**What is expected:** List each line of the material that contains the word "ondulato".

(Dataset extract Opens)

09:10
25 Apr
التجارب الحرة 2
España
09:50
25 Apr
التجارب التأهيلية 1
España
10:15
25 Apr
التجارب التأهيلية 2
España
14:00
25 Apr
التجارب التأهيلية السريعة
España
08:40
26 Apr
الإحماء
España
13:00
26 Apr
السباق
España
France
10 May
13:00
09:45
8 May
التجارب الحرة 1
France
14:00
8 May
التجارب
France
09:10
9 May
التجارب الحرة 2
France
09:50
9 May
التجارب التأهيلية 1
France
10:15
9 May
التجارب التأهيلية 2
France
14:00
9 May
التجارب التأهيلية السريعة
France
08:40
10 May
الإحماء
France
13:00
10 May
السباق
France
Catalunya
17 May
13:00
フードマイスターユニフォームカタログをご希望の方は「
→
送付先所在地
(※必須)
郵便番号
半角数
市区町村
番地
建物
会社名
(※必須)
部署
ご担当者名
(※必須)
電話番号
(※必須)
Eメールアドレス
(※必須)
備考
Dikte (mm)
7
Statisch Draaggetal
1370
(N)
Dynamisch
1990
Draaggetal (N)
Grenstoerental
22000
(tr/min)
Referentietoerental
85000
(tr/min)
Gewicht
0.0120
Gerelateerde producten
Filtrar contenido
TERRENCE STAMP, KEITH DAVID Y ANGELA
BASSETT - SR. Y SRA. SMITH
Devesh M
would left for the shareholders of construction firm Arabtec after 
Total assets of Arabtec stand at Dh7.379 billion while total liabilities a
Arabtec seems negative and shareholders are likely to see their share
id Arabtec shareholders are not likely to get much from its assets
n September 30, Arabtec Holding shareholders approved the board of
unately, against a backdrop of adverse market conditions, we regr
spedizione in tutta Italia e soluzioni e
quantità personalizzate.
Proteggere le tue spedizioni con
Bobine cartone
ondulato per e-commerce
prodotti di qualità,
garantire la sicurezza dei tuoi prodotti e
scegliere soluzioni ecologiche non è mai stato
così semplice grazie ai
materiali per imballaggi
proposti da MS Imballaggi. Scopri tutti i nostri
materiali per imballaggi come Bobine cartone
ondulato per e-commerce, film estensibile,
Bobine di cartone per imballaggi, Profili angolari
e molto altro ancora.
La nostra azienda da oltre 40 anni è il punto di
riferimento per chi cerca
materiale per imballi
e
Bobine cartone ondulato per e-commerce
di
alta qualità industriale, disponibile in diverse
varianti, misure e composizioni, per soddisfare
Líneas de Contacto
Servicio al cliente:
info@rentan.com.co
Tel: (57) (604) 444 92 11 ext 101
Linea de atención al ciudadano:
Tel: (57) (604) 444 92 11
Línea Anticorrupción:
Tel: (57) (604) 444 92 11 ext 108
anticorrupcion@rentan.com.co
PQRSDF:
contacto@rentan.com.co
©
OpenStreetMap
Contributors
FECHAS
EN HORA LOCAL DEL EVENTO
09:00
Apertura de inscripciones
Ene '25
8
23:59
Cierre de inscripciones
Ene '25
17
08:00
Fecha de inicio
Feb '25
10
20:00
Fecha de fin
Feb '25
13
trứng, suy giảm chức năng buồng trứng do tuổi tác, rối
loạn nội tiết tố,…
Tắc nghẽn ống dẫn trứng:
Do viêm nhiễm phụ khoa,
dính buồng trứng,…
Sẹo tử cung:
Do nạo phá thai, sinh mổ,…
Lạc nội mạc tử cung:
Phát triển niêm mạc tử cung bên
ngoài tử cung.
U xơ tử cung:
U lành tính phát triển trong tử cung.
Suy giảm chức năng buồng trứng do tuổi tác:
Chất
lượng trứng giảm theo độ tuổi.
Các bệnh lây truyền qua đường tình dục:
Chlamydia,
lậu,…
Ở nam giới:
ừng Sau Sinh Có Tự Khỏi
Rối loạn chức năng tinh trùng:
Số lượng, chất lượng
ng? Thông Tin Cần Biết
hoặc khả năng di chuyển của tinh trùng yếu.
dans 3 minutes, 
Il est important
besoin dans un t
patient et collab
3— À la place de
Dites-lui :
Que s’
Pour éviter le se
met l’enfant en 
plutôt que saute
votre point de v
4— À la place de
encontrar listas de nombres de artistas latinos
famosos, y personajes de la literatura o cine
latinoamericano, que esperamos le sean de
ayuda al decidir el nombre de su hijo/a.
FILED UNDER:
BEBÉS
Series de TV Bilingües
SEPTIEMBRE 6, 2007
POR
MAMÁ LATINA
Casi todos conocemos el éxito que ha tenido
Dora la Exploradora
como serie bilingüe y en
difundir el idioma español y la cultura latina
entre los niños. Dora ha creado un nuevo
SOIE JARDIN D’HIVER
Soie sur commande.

(Dataset extract Closes)

**Exercise response:**
ondulato per e-commerce
ondulato per e-commerce, film estensibile,
Bobine cartone ondulato per e-commerce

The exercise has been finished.